Abstract

Madame de Maintenon, King Louis XIV’s secret wife is an historic figure who remains shrouded in mystery even today largely due to the fact that much of her correspondence with the king was burned after 1713. However, what further distorted her image were the unflattering accounts written by Saint-Simon. As a result of this negative backlash, Maintenon’s contribution to female education has been forgotten. As the director of Saint-Cyr, the boarding school she founded for daughters of impoverished noble families, Maintenon placed a unique emphasis on the art of conversation, a skill that was neglected in traditional female education. Maintenon’s original conversations, morality plays loosely based on Mademoiselle de Scudéry’s conversations, were intended to teach good judgment to the older female pupils as they prepared to leave Saint-Cyr.

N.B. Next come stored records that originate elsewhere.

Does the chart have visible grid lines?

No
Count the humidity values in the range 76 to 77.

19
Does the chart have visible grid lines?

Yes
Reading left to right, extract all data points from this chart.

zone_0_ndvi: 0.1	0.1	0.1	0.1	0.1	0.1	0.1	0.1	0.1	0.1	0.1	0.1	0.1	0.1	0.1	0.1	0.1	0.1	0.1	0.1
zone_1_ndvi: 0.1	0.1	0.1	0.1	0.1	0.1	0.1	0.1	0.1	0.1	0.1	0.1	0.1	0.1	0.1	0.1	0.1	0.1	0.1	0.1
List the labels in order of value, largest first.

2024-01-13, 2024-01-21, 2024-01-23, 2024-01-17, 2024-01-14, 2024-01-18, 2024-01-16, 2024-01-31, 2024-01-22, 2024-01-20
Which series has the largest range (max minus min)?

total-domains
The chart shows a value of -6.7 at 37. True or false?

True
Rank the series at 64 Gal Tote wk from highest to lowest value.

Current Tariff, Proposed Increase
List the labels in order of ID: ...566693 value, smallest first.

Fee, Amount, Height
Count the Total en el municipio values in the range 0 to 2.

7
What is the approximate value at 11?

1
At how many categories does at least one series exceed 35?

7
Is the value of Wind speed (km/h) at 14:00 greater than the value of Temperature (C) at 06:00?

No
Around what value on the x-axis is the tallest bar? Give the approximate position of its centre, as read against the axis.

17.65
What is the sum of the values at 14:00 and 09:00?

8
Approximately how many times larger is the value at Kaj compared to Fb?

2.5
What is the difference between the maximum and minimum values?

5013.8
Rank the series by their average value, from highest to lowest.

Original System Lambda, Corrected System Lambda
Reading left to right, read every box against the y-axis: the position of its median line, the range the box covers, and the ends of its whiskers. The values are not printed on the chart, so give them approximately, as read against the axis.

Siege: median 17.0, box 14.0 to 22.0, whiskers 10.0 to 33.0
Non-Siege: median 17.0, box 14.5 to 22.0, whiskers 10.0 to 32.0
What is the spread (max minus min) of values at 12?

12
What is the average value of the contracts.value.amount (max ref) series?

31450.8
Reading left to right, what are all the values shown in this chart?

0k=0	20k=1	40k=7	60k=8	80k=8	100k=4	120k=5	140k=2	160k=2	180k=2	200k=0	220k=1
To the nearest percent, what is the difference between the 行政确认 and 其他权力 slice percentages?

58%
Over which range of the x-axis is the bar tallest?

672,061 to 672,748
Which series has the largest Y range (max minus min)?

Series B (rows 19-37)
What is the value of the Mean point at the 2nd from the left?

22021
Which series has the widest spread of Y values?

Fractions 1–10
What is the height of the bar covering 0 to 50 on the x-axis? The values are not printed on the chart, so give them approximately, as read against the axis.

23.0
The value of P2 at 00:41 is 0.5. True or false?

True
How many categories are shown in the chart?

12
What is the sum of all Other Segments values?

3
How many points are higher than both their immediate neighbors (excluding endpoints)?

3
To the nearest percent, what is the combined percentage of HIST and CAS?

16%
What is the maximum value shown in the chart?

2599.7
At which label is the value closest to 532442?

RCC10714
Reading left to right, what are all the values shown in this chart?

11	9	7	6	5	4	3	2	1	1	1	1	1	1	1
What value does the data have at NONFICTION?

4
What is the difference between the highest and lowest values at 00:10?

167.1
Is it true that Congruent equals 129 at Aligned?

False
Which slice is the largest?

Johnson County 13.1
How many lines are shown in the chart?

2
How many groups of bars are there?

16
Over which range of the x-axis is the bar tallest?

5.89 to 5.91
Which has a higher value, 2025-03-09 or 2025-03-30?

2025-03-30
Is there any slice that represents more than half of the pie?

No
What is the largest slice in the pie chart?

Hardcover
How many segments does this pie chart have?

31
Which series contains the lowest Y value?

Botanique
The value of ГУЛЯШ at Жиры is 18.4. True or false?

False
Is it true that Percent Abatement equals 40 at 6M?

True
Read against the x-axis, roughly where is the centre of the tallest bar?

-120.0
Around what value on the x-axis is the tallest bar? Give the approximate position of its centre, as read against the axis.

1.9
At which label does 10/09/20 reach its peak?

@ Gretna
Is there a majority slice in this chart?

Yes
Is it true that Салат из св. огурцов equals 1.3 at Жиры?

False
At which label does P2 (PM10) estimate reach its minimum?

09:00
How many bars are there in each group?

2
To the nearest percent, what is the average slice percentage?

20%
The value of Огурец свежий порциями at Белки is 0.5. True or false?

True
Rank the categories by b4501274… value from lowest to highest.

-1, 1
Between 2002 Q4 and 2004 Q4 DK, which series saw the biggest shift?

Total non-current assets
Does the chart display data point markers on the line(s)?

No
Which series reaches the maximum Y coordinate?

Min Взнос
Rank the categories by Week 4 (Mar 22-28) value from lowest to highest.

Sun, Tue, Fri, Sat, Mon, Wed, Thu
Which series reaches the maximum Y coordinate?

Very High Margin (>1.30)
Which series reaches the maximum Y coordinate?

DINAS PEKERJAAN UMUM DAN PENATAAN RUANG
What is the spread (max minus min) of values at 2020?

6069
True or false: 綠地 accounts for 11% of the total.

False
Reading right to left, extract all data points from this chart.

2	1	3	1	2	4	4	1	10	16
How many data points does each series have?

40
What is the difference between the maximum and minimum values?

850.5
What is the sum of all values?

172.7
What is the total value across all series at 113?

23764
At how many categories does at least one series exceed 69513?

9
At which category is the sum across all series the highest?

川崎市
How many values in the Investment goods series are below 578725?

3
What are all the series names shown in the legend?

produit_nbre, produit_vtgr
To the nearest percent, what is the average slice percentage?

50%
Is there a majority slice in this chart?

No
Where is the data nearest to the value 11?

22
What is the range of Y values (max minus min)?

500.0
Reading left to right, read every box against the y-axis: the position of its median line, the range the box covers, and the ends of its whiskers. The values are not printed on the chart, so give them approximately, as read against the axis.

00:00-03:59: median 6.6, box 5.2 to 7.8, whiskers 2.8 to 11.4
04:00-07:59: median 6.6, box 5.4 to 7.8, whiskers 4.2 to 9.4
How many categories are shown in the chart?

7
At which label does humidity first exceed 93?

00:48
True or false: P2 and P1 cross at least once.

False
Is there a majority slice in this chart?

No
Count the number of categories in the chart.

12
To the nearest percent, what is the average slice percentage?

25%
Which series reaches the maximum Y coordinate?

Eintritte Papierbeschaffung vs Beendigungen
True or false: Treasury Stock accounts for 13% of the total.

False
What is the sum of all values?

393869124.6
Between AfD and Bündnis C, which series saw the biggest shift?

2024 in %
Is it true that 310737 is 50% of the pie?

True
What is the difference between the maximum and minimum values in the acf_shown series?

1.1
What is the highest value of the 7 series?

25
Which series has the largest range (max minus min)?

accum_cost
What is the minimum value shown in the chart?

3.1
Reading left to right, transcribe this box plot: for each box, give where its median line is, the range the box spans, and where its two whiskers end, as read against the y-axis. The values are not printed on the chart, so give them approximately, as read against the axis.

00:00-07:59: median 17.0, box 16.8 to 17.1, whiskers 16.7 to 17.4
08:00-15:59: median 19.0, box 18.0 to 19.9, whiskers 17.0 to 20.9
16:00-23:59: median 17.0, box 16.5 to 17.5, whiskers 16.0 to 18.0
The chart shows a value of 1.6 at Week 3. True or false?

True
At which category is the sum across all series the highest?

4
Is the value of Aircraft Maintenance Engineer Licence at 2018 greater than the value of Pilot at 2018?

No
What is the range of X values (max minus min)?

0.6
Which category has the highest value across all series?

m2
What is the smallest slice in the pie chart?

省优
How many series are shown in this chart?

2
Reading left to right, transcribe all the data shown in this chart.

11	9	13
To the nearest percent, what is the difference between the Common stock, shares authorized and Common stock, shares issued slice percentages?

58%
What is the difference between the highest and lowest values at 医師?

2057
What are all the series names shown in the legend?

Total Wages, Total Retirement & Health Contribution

This study of Maintenon’s conversations seeks to highlight the complexity and irony of this mysterious morganatic queen whose search for unattainable fulfillment is seen in the model woman she expects her pupils to emulate. Maintenon bases her féminin idéal on the femme forte described in the Biblical proverbs. The latter is described in the conversations as one who should take pride in her domestic duties, reject polite society, and use her knowledge only to better serve her family. Maintenon, however, cannot be seen as the perfect example of domestic bliss. Having led a very public life, her insistence on domesticity and avoidance of society life does not align itself with her own lifestyle. Ironically, she depicts marriage as slavery and men as tyrants, all the while encouraging her pupils to choose marriage as opposed to celibacy or the veil. These inconsistencies suggest that the femme forte modeled in the conversations is the woman Maintenon believed she ought to have been. Thus, through her own regret Maintenon teaches her pupils how to become a femme forte, and yet at the same time, she is as inaccessible as Maintenon herself.